= Текст для изучения =
Внизу, в морге, усердно трудился Фредерик Лёффлер, кипятя ножи и извлекая раскаленной платиновой проволокой сероватую вязкую массу из притихших глоток маленьких созданий, которых доктора не сумели спасти от смерти. Он собирал эту массу в узенькие пробирки, закрытые комочками ваты, и, помещая ее затем в растворы красок, находил под микроскопом причудливых бацилл, имевших форму индейской палицы и испещренных ярко-синими точками. Почти в каждой глотке можно было найти этих странных пятнистых бацилл; он не преминул показать их своему учителю Коху.
Почти нет сомнений, что Кох руководил Лёффлером в его исследованиях.
«Не нужно делать поспешных выводов, – наверняка говорил ему Кох. – Сначала нужно вырастить культуру микробов в чистом виде, затем впрыснуть ее животным, и если эти животные заболеют болезнью, совершенно сходной с человеческой дифтерией, тогда только…»
Разве мог Лёффлер совершить ошибку, работая под руководством этого чудовищно педантичного и при этом внимательного и заботливого маленького царя охотников за микробами, наблюдавшего за ним из-под неизменных очков в золотой оправе?
Одного погибшего ребенка за другим Лёффлер подвергал тщательному исследованию; он заглядывал во все части бедного маленького тельца; он окрашивал сотни и тысячи срезов из каждого органа; он старался – и ему это быстро удалось – вырастить чистую культуру этих странных дольчатых бацилл, имевших форму индейской палицы. Но сколько ни искал, абсолютно нигде, ни в одной части тела не находил этих микробов, кроме как в пленчатом налете в горле.
«Как могут эти микробы, растущие только в глотке и больше нигде, такое небольшое количество микробов, остающихся на одном месте, так быстро убивать ребенка? – задавался он вопросом. – Впрочем, нужно точно следовать указаниям Коха».

= Исходные данные =
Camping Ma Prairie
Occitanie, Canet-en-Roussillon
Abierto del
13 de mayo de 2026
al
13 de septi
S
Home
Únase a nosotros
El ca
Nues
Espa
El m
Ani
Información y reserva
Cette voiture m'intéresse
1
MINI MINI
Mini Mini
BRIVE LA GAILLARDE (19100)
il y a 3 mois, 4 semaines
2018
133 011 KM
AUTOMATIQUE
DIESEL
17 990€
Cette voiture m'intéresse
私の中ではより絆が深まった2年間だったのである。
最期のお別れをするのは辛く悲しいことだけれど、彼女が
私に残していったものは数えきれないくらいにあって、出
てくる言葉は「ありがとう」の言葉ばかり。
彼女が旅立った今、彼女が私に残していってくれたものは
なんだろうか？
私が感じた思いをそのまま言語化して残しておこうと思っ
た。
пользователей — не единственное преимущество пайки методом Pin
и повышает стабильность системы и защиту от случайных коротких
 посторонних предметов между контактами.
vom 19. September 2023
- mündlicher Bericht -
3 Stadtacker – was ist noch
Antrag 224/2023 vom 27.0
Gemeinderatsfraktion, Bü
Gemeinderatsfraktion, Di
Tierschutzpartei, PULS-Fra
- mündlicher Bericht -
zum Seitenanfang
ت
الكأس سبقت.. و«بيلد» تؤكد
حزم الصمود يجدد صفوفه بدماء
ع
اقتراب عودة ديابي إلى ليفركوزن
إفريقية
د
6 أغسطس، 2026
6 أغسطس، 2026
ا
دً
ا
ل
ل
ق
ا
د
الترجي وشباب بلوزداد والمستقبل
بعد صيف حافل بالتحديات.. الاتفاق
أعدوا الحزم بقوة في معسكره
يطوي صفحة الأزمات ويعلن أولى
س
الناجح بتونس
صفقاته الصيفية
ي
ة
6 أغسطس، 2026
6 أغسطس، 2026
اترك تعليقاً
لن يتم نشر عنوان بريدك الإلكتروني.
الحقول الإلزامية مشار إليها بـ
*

= Задания =
A. Процитируйте без изменений отрывок из текста о Лёффлере между словами «Почти нет сомнений, что» и «в золотой оправе?», включая их самих.
B. Продолжите текст о Лёффлере и бациллах дифтерии, начиная сразу после его последнего предложения.

= Ожидаемые ответы =
A.
Почти нет сомнений, что Кох руководил Лёффлером в его исследованиях.
«Не нужно делать поспешных выводов, – наверняка говорил ему Кох. – Сначала нужно вырастить культуру микробов в чистом виде, затем впрыснуть ее животным, и если эти животные заболеют болезнью, совершенно сходной с человеческой дифтерией, тогда только…»
Разве мог Лёффлер совершить ошибку, работая под руководством этого чудовищно педантичного и при этом внимательного и заботливого маленького царя охотников за микробами, наблюдавшего за ним из-под неизменных очков в золотой оправе?

B.
И он добросовестно продолжал пробовать вводить чистую культуру в дыхательное горло кроликов и под кожу морских свинок. Эти животные быстро погибали – в какие-нибудь два-три дня, как и дети, а иногда еще быстрее, – но микробов, которых Лёффлер вводил в них целыми миллионами, можно было найти только на месте впрыскивания. А иной раз их даже и там не оказывалось, или в лучшем случае там было лишь очень мало ослабленных экземпляров, которые, казалось, не могли причинить вреда и блохе.
Как же такая ничтожная доза бацилл, остающаяся на одном месте, может сразить животное, в миллионы раз превышающее их своими размерами?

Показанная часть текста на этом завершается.